The report raised further doubts about the economic health of the currency union. Europe is among the world's biggest users of crude oil, and the economic crisis that has swept the region has weighed on oil demand. The euro recently slipped against the dollar, which also weighed on dollar-denominated crude.

"The Ifo was bad...it's another sign the global economy is slowing," said Phil Flynn, analyst at Price Futures Group in Chicago.

The WSJ Dollar Index, which tracks the greenback against a basket of foreign currencies, recently rose 0.3% at 69.607.

The disappointing German confidence number is the latest figure pointing to continued weakness in the single-currency union. The disappointing reading comes despite the European Central Bank's promise to buy unlimited short-term sovereign bonds in a bid to lower debt costs.

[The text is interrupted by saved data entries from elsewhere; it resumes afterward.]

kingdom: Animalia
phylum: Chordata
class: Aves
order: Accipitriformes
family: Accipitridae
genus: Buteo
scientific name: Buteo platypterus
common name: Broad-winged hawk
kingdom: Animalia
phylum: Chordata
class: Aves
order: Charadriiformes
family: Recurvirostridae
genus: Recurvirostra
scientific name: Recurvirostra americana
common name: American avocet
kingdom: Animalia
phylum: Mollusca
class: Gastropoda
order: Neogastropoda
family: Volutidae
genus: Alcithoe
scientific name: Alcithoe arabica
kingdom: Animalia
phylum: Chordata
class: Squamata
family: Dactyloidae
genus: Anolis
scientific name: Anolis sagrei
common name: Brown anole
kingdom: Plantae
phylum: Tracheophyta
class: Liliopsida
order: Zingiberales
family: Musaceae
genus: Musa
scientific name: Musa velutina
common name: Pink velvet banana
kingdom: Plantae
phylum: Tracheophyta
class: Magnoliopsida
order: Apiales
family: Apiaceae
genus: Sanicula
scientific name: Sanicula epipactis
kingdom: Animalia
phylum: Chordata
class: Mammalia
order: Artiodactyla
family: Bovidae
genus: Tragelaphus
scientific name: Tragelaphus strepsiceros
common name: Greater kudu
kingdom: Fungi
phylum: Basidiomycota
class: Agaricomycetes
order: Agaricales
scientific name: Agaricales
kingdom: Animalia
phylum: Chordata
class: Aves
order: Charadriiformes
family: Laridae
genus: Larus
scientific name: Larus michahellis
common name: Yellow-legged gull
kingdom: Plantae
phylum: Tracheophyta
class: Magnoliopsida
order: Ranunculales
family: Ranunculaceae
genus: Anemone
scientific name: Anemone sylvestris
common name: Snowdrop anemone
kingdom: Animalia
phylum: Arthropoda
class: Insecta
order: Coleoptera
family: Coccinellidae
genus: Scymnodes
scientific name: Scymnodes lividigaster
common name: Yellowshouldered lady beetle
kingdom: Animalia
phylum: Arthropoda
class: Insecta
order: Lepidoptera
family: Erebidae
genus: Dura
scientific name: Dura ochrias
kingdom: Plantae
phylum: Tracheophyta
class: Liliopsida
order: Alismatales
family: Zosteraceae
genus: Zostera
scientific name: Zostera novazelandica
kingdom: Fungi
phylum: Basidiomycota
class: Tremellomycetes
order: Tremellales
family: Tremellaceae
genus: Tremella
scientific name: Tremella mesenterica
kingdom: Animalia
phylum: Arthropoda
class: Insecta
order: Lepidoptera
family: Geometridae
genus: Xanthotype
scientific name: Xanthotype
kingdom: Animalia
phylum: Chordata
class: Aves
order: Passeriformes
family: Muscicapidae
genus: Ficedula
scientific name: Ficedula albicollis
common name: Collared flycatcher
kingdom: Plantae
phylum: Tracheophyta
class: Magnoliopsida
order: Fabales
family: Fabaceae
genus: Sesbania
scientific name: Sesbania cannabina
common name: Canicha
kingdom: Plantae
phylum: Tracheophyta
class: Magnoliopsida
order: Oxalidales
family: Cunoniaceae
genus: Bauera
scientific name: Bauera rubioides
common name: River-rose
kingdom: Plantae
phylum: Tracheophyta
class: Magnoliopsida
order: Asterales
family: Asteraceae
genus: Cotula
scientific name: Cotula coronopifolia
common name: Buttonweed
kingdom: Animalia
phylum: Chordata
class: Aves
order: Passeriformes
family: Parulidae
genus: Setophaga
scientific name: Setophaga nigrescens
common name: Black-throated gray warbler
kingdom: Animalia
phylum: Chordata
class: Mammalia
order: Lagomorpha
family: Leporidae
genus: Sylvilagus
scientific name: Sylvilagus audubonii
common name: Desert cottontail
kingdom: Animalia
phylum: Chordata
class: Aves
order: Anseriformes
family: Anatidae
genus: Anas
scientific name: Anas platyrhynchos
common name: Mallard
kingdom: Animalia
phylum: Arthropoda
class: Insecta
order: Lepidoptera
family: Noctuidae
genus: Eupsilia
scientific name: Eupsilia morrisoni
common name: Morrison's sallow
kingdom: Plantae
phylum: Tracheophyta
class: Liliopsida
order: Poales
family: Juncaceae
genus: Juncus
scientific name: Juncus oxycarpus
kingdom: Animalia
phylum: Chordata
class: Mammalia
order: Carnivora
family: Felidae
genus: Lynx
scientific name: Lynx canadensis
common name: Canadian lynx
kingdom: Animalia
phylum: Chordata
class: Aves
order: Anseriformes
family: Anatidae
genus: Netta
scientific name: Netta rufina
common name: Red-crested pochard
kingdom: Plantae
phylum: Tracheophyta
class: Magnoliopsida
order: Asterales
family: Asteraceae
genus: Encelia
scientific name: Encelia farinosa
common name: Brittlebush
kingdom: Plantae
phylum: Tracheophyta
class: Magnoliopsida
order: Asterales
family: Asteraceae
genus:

Uncertainty over the fate of the euro zone has weighed on the broader commodities market for many months, with investors nervous over the currency union's ability to support its weakest members, including Greece and Spain. That in turn has spurred worries about economic growth and demand for raw materials.

Monday's decline continues a recent spate of losses in the oil market. Nymex crude fell 6.2% last week while Brent sank 4.5%, the biggest weekly loss for both contracts since June.

On the bullish side, the market remains supported by geopolitical concerns, including persistent tensions between Iran and the West. Analysts say tensions have cooled recently, but prices could still spike if Israel or the U.S. carry out a military strike against Iran, or if the country decides to blockade the Strait of Hormuz, a key thoroughfare for the world's waterborne crude.

"The same rhetoric has been hitting the media airwaves for months and I believe the market is starting to accept that the rhetoric may continue but it may not mean that military action is imminent," wrote Dominick Chirichella, analyst at the Energy Management Institute.

Front-month October reformulated gasoline blendstock, or RBOB, recently slipped 1.5 cents, or 0.5%, to $2.9275 a gallon. October heating oil gave up 2.02 cents, or 0.7%, to $3.1005 a gallon.